## TASK DESCRIPTION
Would you count how many lines of the entries below include the word "worn"? Give nothing but the number.

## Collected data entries
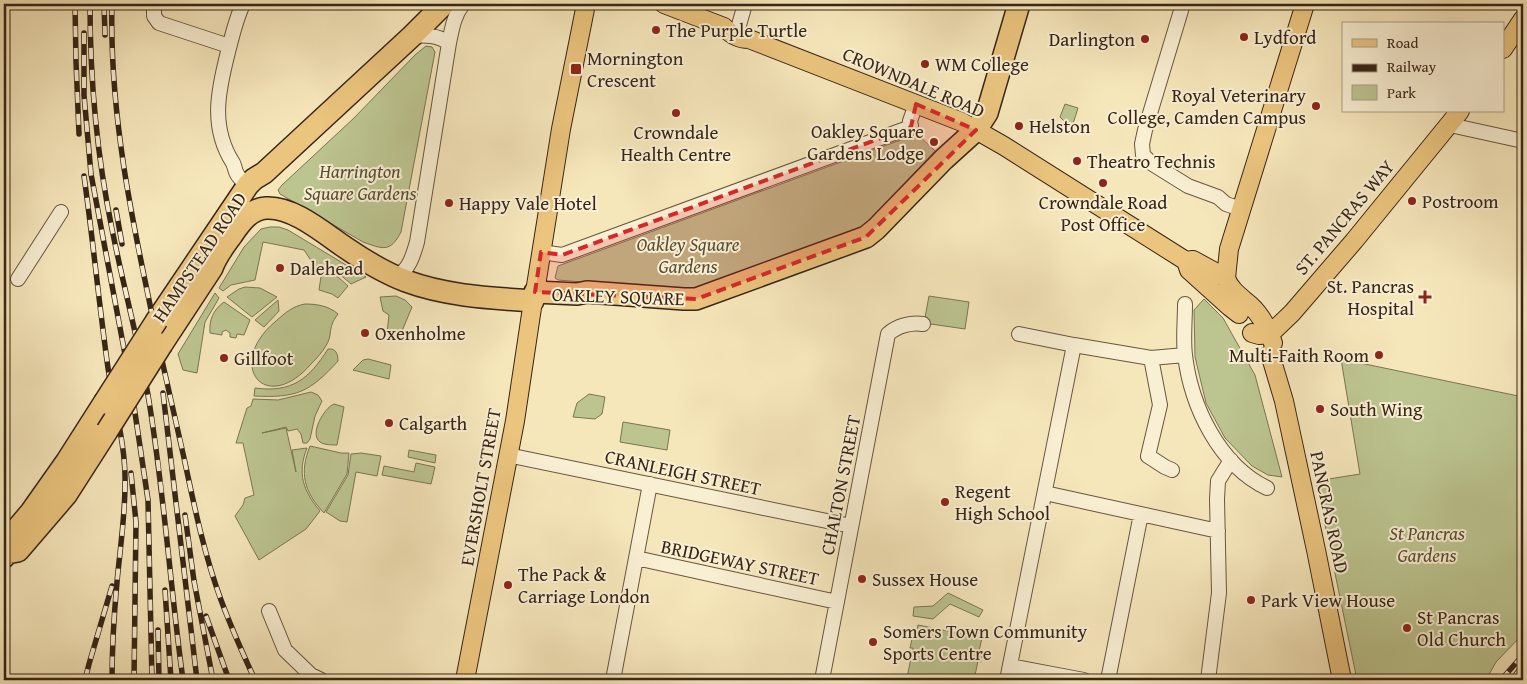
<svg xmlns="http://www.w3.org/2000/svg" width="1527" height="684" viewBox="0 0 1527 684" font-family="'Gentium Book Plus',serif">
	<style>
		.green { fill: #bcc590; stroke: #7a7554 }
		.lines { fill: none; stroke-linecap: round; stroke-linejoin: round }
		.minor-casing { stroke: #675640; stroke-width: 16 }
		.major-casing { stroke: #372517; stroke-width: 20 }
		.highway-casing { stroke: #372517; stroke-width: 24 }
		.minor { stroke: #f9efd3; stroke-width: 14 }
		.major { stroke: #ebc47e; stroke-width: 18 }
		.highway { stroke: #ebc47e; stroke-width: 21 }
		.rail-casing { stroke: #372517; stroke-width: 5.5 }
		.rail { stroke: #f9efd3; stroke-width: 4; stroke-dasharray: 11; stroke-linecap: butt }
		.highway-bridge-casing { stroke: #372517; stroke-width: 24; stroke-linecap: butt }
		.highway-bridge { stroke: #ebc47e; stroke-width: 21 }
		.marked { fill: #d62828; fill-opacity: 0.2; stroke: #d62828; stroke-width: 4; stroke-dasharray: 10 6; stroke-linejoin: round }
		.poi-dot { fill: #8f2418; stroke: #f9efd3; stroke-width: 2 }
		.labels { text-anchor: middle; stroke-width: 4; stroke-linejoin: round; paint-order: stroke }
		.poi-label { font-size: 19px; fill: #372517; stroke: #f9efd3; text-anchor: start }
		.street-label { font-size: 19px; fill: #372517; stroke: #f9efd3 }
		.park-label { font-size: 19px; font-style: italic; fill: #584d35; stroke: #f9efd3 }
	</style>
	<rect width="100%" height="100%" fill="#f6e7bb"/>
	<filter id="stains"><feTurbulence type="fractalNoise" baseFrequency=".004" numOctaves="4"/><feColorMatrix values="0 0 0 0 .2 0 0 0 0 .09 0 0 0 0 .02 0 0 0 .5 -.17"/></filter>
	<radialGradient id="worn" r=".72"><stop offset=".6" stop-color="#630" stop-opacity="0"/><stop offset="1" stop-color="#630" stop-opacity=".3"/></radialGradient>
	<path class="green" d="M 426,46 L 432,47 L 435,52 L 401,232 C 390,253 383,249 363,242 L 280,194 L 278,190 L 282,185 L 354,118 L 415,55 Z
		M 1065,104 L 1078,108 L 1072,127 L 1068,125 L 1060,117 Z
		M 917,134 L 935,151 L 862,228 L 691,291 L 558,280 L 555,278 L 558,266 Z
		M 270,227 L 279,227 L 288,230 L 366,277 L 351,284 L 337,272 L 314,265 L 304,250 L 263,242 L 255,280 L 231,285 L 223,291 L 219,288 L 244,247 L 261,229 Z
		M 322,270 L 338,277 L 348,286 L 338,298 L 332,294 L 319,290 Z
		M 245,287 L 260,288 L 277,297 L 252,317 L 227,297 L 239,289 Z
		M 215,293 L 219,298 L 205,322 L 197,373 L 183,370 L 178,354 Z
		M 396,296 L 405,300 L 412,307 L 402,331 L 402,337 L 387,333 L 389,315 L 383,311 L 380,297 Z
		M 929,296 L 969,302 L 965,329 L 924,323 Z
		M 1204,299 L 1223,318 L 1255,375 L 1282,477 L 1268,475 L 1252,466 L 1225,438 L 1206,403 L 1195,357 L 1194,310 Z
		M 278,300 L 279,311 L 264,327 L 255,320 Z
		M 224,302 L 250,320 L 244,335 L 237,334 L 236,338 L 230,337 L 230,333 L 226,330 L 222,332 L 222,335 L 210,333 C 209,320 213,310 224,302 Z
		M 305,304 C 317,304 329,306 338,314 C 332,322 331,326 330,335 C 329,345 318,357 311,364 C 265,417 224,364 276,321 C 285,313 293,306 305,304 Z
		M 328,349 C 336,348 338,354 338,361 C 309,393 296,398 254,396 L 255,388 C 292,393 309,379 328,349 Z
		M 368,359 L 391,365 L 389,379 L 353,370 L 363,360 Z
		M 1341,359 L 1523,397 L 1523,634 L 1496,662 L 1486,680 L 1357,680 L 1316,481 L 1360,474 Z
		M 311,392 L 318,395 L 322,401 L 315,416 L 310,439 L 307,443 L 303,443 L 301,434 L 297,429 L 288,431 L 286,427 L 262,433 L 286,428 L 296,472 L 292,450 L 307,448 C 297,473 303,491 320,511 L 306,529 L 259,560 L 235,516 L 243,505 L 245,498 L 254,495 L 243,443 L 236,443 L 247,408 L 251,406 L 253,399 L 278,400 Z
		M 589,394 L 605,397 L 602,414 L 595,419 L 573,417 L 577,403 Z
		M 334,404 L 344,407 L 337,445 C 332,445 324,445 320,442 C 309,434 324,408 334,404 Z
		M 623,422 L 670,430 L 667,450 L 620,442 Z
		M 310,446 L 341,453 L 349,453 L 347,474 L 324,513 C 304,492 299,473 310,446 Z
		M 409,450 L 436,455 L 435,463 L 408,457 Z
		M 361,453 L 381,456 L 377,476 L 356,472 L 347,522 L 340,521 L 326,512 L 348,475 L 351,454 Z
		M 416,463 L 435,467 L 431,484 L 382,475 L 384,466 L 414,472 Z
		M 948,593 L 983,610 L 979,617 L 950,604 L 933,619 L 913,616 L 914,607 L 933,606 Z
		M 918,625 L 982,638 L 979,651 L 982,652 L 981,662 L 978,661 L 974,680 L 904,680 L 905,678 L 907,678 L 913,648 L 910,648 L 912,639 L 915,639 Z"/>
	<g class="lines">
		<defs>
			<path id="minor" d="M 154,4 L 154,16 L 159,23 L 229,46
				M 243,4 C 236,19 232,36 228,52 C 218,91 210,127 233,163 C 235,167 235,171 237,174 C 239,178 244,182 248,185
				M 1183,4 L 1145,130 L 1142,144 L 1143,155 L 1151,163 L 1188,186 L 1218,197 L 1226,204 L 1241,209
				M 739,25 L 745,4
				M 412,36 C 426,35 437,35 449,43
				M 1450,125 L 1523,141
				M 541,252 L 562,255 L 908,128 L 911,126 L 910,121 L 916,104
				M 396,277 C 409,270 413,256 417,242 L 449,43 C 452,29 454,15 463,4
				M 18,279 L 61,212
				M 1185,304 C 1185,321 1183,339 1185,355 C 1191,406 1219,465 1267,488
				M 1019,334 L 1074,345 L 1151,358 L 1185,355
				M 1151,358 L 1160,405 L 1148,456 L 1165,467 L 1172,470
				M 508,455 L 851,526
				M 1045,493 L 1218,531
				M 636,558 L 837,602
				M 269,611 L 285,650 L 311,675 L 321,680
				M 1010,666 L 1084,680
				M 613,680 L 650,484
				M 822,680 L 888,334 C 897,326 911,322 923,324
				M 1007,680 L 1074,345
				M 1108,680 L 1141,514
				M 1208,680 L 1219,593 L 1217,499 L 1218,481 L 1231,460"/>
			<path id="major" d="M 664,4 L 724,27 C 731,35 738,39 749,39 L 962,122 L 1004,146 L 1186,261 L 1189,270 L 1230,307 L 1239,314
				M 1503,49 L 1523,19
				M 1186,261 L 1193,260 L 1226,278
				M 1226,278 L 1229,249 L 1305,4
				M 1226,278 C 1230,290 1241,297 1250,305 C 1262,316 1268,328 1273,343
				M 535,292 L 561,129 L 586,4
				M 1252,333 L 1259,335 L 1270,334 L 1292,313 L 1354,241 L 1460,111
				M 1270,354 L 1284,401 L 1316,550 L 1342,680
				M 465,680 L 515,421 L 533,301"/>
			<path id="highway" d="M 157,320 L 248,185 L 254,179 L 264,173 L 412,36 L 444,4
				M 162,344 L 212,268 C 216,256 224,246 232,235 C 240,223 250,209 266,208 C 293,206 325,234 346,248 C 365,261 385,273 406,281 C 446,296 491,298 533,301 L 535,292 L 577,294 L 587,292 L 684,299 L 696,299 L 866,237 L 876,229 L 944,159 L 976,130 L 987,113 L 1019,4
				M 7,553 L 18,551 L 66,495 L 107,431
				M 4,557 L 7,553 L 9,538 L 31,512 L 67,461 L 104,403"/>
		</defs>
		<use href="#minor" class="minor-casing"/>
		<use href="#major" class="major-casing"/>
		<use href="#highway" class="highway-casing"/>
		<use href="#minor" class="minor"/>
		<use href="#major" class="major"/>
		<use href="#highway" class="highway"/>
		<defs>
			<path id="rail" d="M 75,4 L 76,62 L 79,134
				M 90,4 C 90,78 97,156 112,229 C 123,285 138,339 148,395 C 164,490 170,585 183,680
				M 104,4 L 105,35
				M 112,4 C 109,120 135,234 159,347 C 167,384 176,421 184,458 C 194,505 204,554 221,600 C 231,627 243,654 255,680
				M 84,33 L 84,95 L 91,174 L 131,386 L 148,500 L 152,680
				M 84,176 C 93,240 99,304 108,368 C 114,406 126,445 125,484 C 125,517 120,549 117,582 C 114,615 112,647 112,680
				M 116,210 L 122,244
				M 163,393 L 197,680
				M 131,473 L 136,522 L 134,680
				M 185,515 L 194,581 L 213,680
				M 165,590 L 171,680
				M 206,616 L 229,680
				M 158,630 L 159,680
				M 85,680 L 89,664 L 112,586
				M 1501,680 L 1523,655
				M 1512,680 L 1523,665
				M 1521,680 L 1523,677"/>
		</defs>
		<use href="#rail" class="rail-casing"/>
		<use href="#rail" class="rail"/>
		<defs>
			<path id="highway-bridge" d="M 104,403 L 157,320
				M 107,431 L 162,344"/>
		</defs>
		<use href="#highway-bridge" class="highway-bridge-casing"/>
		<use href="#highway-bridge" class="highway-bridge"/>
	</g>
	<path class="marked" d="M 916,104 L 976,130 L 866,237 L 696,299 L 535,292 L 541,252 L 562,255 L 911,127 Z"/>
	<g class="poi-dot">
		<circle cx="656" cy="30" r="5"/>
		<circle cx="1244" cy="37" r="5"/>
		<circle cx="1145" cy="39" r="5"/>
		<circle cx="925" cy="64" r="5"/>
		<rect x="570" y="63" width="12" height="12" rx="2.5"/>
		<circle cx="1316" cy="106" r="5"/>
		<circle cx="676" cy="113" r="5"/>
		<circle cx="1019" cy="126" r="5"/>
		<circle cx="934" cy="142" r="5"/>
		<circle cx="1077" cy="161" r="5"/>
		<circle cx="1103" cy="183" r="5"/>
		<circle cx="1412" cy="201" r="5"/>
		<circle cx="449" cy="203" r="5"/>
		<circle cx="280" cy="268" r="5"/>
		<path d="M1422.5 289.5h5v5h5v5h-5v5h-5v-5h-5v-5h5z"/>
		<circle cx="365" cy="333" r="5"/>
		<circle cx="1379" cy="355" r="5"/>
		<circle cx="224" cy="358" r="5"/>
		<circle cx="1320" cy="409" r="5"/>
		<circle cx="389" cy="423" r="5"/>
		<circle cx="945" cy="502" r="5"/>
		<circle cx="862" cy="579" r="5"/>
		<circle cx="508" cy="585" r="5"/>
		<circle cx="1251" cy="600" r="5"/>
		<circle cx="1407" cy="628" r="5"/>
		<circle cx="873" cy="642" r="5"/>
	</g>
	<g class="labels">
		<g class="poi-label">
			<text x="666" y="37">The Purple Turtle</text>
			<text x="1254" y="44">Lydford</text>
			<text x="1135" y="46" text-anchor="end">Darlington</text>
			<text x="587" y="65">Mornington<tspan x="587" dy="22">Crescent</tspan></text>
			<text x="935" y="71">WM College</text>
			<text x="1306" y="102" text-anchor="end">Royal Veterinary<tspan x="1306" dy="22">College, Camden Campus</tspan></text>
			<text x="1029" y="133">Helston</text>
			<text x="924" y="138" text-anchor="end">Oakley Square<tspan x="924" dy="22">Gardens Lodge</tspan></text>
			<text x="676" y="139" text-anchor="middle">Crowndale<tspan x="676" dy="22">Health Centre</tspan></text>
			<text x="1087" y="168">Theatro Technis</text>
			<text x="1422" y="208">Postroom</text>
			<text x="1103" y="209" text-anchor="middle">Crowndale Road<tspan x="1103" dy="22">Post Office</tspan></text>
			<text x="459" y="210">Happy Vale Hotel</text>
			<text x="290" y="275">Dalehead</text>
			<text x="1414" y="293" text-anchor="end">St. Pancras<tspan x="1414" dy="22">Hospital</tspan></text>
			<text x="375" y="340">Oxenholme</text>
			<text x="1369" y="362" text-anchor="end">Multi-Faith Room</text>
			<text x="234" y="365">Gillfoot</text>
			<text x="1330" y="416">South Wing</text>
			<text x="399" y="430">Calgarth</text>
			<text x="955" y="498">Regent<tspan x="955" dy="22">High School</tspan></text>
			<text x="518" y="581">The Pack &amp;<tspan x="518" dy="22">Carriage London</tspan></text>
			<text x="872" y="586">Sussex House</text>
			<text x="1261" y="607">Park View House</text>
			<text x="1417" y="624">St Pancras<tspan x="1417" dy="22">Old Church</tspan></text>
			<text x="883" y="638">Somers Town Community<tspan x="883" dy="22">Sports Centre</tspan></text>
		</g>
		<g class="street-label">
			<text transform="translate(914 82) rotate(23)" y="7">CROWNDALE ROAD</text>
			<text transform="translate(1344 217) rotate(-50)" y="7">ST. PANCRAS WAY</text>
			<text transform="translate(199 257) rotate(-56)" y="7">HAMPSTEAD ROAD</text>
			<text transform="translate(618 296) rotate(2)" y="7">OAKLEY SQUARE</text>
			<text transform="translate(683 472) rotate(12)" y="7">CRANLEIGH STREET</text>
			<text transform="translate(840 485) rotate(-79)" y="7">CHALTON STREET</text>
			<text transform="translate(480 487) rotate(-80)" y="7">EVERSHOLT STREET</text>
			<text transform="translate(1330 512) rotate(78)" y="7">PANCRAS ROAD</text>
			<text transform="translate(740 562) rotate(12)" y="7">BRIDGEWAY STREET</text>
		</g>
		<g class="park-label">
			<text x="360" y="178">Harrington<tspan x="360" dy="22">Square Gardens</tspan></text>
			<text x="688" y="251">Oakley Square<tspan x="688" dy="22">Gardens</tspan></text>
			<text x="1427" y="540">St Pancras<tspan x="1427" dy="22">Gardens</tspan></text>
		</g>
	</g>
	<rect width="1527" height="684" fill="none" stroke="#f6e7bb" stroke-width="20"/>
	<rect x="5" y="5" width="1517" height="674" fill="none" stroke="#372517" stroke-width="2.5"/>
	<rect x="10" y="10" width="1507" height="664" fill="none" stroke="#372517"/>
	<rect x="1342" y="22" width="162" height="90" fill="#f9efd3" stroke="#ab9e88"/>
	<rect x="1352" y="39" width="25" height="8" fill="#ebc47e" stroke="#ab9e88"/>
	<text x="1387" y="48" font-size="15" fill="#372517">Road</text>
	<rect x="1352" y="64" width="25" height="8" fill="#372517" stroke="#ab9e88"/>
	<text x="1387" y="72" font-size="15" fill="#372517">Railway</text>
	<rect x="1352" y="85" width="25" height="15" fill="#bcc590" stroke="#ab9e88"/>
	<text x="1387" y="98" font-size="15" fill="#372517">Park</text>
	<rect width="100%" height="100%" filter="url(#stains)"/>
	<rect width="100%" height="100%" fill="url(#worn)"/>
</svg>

## PROBLEM SOLUTION
2